Time constraint- The researcher will simultaneously engage in this study with other academic work. This consequently will cut down on the time devoted for the research work.
DEFINITION OF TERMS
Exchange Rate: This is the price of one country's currency in terms of another.
Foreign Exchange: Foreign exchange is the exchange of one currency for another or the conversion of one currency into another currency. Foreign exchange also refers to the global market where currencies are traded virtually around the clock.

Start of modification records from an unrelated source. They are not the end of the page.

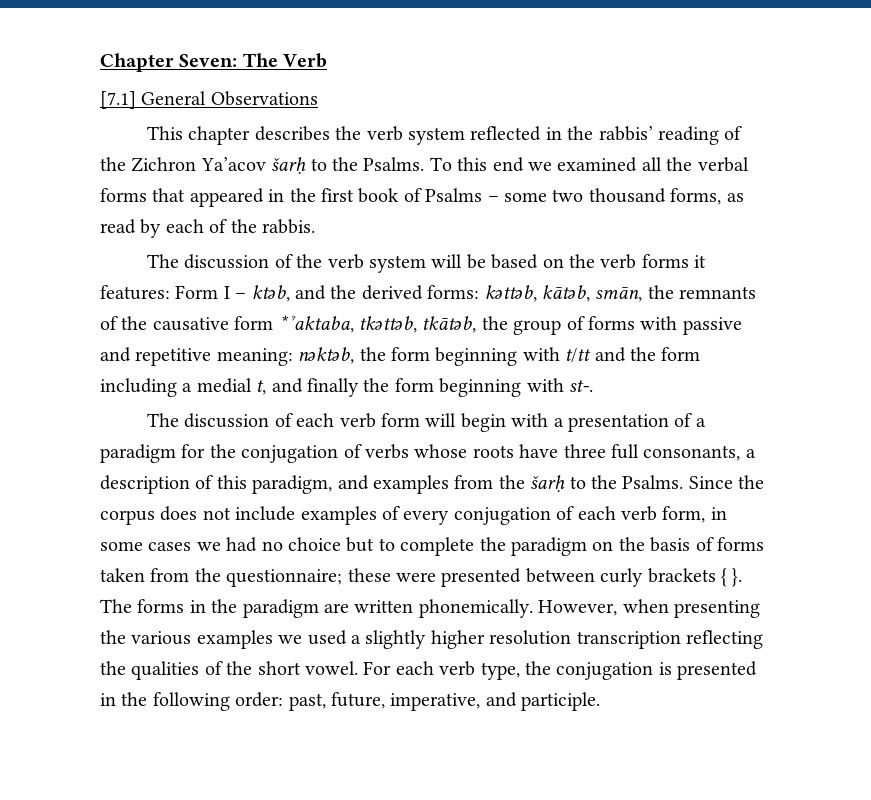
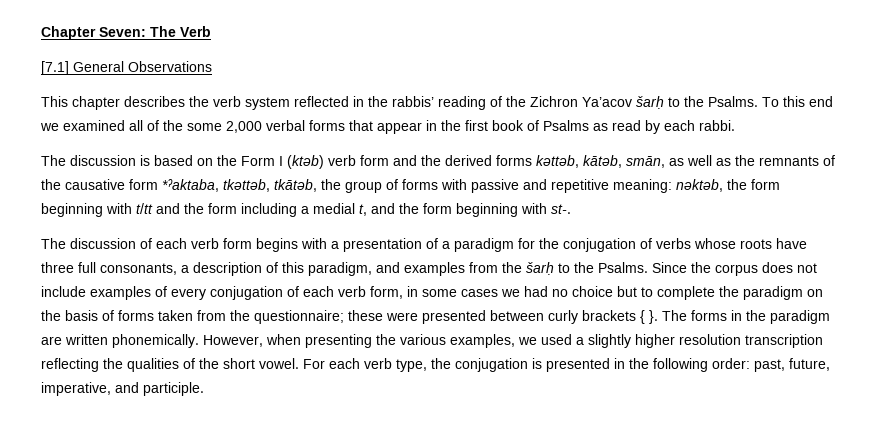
[666,157,693,171] the -> [147,120,262,133] of the some 2,000
[189,188,264,207] appeared -> [377,122,422,134] appear
[487,188,722,205] – some two thousand forms, -> (589, 125) none
[209,219,315,234] [147,254,707,273] [100,285,290,302] of the rabbis. // The discussion of the verb system will be based on the verb forms it features: Form I – ktǝb, -> [699,120,735,131] [41,155,389,169] rabbi. // The discussion is based on the Form I (ktǝb) verb form
[427,285,480,299] forms: -> [496,155,532,166] forms
(643, 294) none -> [669,155,731,166] as well as
[307,378,359,397] finally -> (395, 208) none
[425,413,506,432] will begin -> [256,238,298,252] begins
[196,630,273,649] examples -> [450,334,515,348] examples,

Foreign exchange is a means of payment for international transaction; it is made up of currencies of other countries that are freely acceptable in settling international transactions.
Dutch auction System (DAS): This is a method of exchange rate determination through auctions where the bidders pay according to their bid rates.
Exchange control: This is a foreign exchange arrangement in which the government purchase all coming foreign exchange and is the only source from which foreign exchange can be purchased legally.
Depreciation of currency: Depreciation is also said to mean a lowering in value of a currency. According to Yakubu (2007) appreciation and depreciation depict a situation where the market force of demand and supply determine the exchange rates. It is often associated with a freely floating exchange rate system. The monetary authorities may however, determine the exchange rate decree or executive flats based on their perceptions of macro-economic condition in the country.